→ Your assignment: Which lines in the data below contain the string "labels"? Show each one.

→ Material supplied:

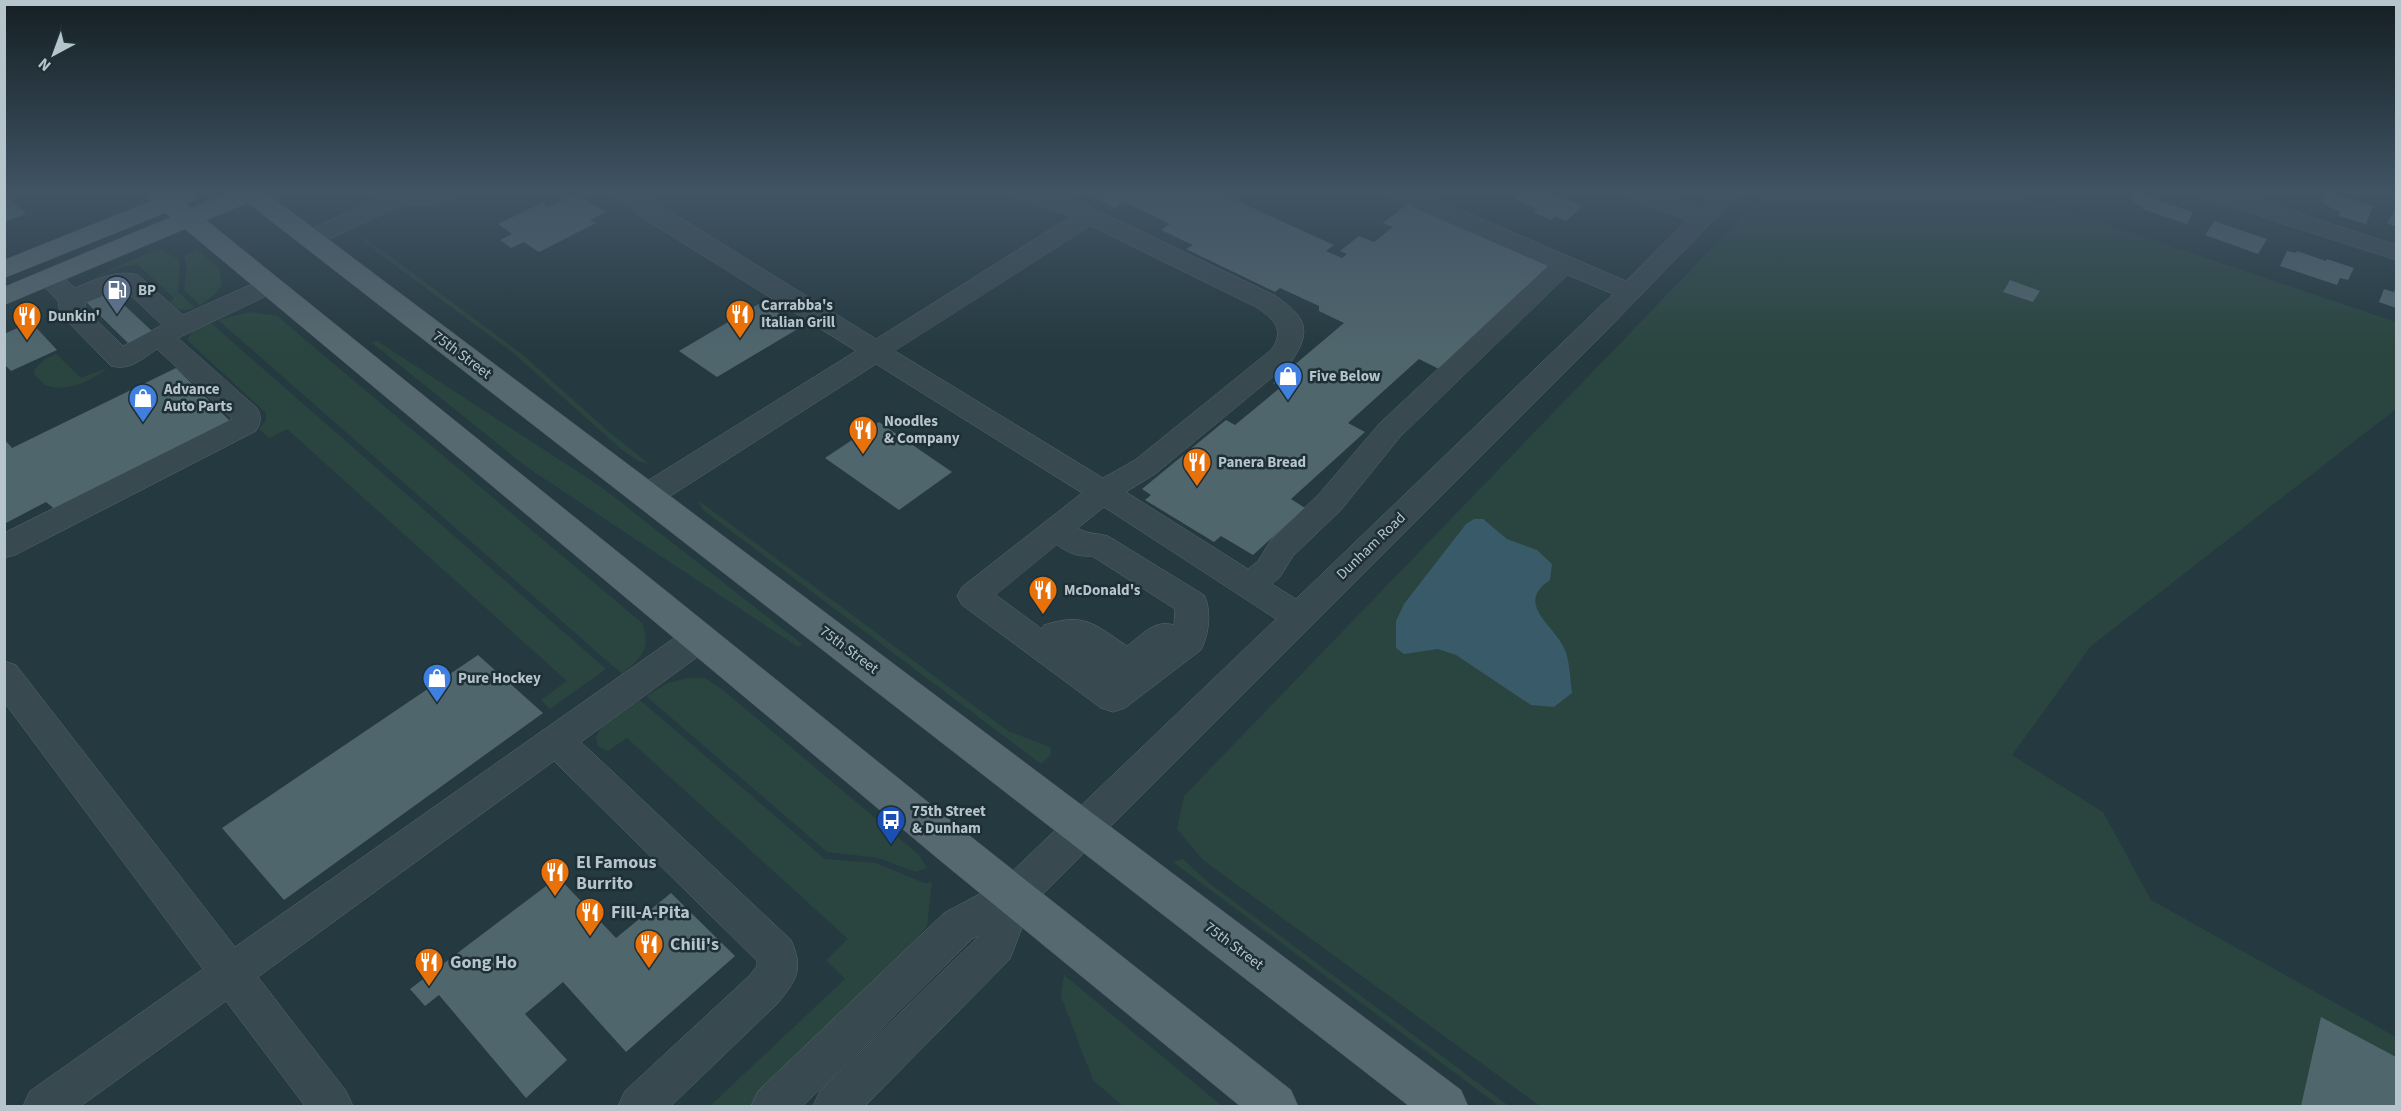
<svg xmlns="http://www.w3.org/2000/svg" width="2401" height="1111" font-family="'Source Sans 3',sans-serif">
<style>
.green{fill:#2a453f}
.water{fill:#395a68}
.building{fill:#50666d}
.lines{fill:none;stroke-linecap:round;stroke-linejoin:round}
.minor-casing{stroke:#57676e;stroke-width:1}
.major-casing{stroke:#46565c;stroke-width:1}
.minor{fill:#394950;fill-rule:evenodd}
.major{fill:#576970;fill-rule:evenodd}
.labels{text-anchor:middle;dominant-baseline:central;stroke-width:5;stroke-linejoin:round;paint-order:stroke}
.poi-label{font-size:15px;font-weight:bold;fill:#b6c4cb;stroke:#1e2f35;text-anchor:start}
.street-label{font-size:15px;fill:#b6c4cb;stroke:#1e2f35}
.near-poi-label{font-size:18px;font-weight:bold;fill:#b6c4cb;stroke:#1e2f35;text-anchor:start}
</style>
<rect width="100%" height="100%" fill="#253940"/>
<g class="green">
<polygon points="1764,194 2015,194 2396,322 2396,409 2091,646 2012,755 2103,812 2151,900 2396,1037 2396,1106 1540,1106 1203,860 1177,829 1184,796"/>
<polygon points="360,234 523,355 608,431 649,464 638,461 621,449 512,352 361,240"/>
<polygon points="196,249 219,268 222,285 214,295 200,305 184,290 187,267 184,256"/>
<path d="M161,250L180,260L178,292L195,308C183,311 178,311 170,302L174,298L137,264L122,267L85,282C110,271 134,256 161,250Z"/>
<path d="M250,312L277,316L642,623C652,648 641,658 622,674L218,320Z"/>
<polygon points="211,323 606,669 550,709 541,700 567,681 287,429 269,438 259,429 266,420 266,413 187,340 192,332"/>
<polygon points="377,341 600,486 802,644 798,647 528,468 372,343"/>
<path d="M56,354L81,378L107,368C94,380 62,395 44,384C41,382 37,377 34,374L35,369L45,359Z"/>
<polygon points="698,500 1008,731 1050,747 1051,754 1041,764 703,510"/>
<polygon points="687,678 705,678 723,690 919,855 927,868 915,872 879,858 827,852 646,696 668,683"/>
<polygon points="640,700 825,859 876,863 924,883 932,883 927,926 905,956 751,1106 710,1106 845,979 826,960 848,939 627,738 608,751 598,746 596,737 602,727"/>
<polygon points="1183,859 1209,883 1509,1106 1499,1106 1173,862"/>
<polygon points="1064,975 1222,1106 1123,1106 1093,1080 1061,996"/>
</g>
<path class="water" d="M1474,519H1483L1507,539L1537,550L1552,564L1550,580C1516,603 1550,622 1563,646C1570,658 1570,679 1572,693L1554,707L1531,705L1456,655L1438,649L1404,654L1396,648V621L1404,604L1466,524Z"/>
<g class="building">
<polygon points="4,194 6,194 26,214 4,222"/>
<polygon points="575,194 606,212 590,220 596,223 539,252 524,242 511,248 500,240 512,234 498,224 542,203 548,207"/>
<polygon points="1087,194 1228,194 1226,196 1334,245 1326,251 1342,258 1347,254 1340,251 1359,236 1374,242 1393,227 1383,223 1409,203 1556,266 1441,370 1419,359 1348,423 1365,432 1291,499 1305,508 1253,555 1221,536 1214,542 1145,500 1151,495 1142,489 1226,420 1235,425 1281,387 1273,383 1344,323 1319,311 1319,306 1280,288 1275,292 1186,249 1193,245 1161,230 1170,224 1124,202 1115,208"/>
<polygon points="1520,194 1553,194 1583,206 1566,221 1555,216 1552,220 1534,213 1538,209 1514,199"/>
<polygon points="2136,194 2140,194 2193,212 2187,224 2142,209 2143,206 2131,202"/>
<polygon points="2326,194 2336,194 2373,206 2366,224 2339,216 2340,212 2322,203"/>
<polygon points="2395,210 2396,210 2396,227 2387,223"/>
<polygon points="2214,221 2267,239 2258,254 2205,235"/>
<polygon points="2287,251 2296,253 2297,251 2326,261 2327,259 2354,268 2348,280 2340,278 2337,285 2280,266"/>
<polygon points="2010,280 2040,291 2033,302 2003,292"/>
<polygon points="2396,286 2396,308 2379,302 2384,289 2394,292"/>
<polygon points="106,288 153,332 128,343 82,298"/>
<polygon points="762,302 801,327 717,377 679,351"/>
<polygon points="31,322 57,350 11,371 4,364 4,334"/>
<polygon points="176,368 230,421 56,510 46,502 4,524 4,439 12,448"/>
<polygon points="879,422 952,472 899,510 825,458"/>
<polygon points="478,655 543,713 284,900 222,828"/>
<polygon points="558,877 616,938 671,893 735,956 626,1052 563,982 525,1014 567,1060 526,1098 439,995 425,1006 410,989"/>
<polygon points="2321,1017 2396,1057 2396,1106 2301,1106"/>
</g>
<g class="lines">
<g class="minor-casing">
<g id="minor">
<polygon points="381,194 455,194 451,199 435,205 402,205 319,244 310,246 301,244 298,239 301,234 383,196"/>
<path d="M614,194H642L876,339L1072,216L1016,199L1012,194H1052L1082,203L1274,295C1306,316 1313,331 1291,362L1155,474L1126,492L1248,569L1258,561L1271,540L1319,494L1380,423L1548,266L1394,199L1390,194H1423L1626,281L1687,220L1633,199L1629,194H1664L1699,208L1713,194H1739L1603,334L1030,907L1010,959L865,1106H813L820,1091L980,935L972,939L803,1106H751L758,1091L944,913L1000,883L1276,619L1104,507L1078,528C1087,534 1097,533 1108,536L1204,595C1212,610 1209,635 1201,650L1125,708L1113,712L1101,708L962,605L957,596L962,587L1082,493L876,364L658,504L647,507L636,504L632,496L636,488L856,351L643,218ZM1091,226L1256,307C1273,318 1286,330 1271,350L1135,460L1103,478L895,351ZM1568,275L1613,294L1296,599L1272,584L1280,577L1293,556L1341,510L1400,437ZM1057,545C1069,553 1077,557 1092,556L1175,609L1174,625C1154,619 1142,635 1127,646C1094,624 1085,612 1044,625L1042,629L996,595Z"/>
<polygon points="2203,194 2240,194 2396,245 2396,260 2207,199"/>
<path d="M49,270L58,273L75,288C95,280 116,269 138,275L183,315L261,280L270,277L279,280L283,285L279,290L178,338L257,408C262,417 261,422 256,431L15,555L4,558V533L232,419L157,349C142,359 130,371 111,366L64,318L60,312L58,301L36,278L40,273ZM123,288L162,325L123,346L86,310L85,303Z"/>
<path d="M699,625L711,629L716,638L711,647L581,742L791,940C804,969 797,980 777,1004L671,1106H618L625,1091L749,976L757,966V961L554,761L258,977L346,1091L353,1106H305L226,1001L81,1106H23L30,1091L203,969L4,702V661L16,665L235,947L687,629Z"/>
</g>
</g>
<g class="major-casing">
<polygon id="major" points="146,194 198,194 195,200 186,204 191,208 225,194 268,194 1461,1090 1468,1106 1409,1106 248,203 206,220 970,836 1291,1090 1298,1106 1240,1106 942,862 185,229 4,305 4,287 171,217 165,213 4,278 4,260 151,201"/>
</g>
<use href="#minor" class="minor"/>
<use href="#major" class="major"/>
</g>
<linearGradient id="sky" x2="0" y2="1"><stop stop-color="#141f23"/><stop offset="0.55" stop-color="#405464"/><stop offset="1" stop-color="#405464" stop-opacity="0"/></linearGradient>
<rect width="2401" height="350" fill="url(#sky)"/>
<defs>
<g id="fuel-pin" transform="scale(1.5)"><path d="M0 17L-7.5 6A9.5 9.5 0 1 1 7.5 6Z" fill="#5c6f8a" stroke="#1e2f35"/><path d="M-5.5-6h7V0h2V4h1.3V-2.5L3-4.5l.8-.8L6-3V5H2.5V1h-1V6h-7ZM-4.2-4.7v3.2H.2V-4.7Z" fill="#fff"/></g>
<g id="restaurant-pin" transform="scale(1.5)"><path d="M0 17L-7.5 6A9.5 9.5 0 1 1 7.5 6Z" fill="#e8710a" stroke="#1e2f35"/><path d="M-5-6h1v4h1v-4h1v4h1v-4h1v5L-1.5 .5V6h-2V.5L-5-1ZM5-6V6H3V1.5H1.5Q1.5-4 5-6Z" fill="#fff"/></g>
<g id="shop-pin" transform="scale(1.5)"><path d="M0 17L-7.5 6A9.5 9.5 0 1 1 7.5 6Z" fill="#3f7fe0" stroke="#1e2f35"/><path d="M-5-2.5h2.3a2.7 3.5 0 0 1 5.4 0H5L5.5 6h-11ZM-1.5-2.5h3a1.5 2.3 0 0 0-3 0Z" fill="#fff"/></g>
<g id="bus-pin" transform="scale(1.5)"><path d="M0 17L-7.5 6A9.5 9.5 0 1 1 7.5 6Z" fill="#1a4fb4" stroke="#1e2f35"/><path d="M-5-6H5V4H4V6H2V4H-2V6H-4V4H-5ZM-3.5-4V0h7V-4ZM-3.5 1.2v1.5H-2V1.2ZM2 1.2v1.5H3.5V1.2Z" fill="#fff"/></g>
</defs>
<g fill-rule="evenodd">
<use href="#fuel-pin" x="117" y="290"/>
<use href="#restaurant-pin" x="740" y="314"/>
<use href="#restaurant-pin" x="27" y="316"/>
<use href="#shop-pin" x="1288" y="376"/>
<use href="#shop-pin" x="143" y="398"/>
<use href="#restaurant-pin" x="863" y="430"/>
<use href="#restaurant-pin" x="1197" y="462"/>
<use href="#restaurant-pin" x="1043" y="590"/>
<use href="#shop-pin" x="437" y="678"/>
<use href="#bus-pin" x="891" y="820"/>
<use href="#restaurant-pin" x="555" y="872"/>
<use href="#restaurant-pin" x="590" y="912"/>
<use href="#restaurant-pin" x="649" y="944"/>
<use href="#restaurant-pin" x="429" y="962"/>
</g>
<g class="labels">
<g class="poi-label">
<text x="138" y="290">BP</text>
<text x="761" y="305">Carrabba's<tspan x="761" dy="17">Italian Grill</tspan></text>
<text x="48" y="316">Dunkin'</text>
<text x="1309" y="376">Five Below</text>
<text x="164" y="389">Advance<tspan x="164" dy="17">Auto Parts</tspan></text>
<text x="884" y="421">Noodles<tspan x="884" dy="17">&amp; Company</tspan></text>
<text x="1218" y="462">Panera Bread</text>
<text x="1064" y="590">McDonald's</text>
<text x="458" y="678">Pure Hockey</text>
<text x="912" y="811">75th Street<tspan x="912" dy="17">&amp; Dunham</tspan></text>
</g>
<g class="street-label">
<text transform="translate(462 355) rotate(37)">75th Street</text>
<text transform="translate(1371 546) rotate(-44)">Dunham Road</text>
<text transform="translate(849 650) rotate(37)">75th Street</text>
<text transform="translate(1234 946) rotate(37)">75th Street</text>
</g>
<g class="near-poi-label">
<text x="576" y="862">El Famous<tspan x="576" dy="21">Burrito</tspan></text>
<text x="611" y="912">Fill-A-Pita</text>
<text x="670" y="944">Chili's</text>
<text x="450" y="962">Gong Ho</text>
</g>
</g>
<rect width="2401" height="1111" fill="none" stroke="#b6c4cb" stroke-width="12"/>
<g transform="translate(54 54) rotate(221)" stroke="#1e2f35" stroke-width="4.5" paint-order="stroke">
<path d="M0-4.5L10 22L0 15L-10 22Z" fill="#b6c4cb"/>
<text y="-9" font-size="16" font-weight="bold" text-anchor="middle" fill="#b6c4cb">N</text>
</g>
</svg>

→ Output of the exercise:
.labels{text-anchor:middle;dominant-baseline:central;stroke-width:5;stroke-linejoin:round;paint-order:stroke}
<g class="labels">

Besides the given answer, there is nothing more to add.